These were cut from a blank 4’ hinge purchased from Grainger. I needed a total
of 8 pieces of each (4 each for each panel). I used the blank hinge so that I
could drill my own holes for bolting. Each bracket hinge pair took 6 nuts and
bolts and washers. The pictures below show the mounted panels and some hinge
action.
The holes for the backstay where drilled with a 1 1/8th
inch hole saw bit, at the same angle as the backstays, and just nicking the
corners of the port light window support ledges. Then with a small hand saw, I
cut a 1/4" slot in each corner for the backstay to slip through and into the
center of the inch and one eighth hole.. After the brackets holding the frame to
the top were attached (mounting the top the frame), the frame was secured
(braced) to the stern rails in two places each side.

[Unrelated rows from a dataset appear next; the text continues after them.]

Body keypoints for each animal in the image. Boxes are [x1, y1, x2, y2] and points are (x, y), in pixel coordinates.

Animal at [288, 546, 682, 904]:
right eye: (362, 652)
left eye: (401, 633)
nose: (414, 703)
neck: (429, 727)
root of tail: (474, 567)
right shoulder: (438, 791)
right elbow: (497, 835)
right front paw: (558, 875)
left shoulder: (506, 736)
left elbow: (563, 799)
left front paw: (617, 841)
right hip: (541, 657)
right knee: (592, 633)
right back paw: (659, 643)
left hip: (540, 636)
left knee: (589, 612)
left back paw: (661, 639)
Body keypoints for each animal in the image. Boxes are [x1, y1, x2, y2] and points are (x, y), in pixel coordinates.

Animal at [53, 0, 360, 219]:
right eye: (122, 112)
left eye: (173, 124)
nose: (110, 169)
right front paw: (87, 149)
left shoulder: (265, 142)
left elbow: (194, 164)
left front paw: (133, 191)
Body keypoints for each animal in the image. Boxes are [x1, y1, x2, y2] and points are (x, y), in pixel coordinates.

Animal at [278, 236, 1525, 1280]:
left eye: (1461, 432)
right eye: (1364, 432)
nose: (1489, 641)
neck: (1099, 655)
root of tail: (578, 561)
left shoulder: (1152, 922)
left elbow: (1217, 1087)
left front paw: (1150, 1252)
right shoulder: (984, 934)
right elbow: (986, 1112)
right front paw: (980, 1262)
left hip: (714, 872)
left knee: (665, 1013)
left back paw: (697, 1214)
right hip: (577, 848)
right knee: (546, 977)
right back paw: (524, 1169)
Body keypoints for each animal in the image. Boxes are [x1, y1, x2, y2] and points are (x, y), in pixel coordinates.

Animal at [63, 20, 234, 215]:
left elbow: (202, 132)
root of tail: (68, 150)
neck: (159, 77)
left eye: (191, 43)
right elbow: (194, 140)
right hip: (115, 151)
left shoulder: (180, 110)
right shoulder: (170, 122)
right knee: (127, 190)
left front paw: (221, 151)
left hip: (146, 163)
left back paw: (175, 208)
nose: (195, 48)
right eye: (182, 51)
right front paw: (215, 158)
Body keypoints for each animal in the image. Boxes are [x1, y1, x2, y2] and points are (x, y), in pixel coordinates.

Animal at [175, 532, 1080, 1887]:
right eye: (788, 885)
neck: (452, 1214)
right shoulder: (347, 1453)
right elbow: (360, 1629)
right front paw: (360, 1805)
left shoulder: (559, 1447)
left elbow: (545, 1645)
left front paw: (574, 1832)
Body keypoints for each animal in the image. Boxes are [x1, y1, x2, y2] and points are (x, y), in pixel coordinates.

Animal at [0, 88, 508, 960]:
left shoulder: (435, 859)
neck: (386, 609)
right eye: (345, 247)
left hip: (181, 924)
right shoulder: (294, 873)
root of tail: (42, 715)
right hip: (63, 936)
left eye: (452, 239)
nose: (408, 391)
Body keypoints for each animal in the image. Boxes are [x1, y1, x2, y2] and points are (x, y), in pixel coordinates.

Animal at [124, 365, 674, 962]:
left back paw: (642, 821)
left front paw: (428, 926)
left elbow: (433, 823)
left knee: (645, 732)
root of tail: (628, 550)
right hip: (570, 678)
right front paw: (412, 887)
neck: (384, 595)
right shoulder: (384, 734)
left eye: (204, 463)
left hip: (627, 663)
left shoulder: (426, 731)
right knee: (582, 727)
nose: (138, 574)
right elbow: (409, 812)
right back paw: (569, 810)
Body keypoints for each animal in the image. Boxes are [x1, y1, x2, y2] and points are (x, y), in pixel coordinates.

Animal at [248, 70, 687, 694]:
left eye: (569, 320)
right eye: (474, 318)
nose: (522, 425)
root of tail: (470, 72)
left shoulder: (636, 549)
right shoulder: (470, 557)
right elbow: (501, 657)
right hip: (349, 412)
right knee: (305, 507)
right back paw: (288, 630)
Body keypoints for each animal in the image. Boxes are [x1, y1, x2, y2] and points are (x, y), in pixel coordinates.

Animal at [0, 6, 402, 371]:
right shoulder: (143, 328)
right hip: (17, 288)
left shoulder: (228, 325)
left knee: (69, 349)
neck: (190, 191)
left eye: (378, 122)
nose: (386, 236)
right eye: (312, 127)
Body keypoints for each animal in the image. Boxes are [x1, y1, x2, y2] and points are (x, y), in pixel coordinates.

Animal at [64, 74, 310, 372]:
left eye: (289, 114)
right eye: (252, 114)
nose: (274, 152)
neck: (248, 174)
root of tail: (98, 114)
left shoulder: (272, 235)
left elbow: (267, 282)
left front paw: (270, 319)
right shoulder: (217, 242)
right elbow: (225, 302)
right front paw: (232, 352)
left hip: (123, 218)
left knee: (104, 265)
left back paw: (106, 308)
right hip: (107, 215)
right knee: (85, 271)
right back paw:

These braces allowed us to
make minor adjustments in pitch and yaw of top to keep the stays I the center of
the holes.
The ¼” Makrolon tell-tail sight port panel is mounted in the opening. I used
clamps to hold down the "Lexan" to butyl tape and elastomeric caulk, on the fore
end and weight on the aft end (tool bags in a plastic shopping bag). However, I
did need to fashion SS hold-down brackets to keep the panel in the frame. The
Lexan wanted to return to its flat state but the top was curved. The brackets
held it in place. Each solar panel's leads were connected to y-junctions so that
only one cable was run down each leg of the backstay and to the charge
controller; BlueSky 2512i (25 amp, 12 volt). I also mounted a Victron BMV 602
battery monitor to keep track of the comings and goings of the electrons in the
batteries.
|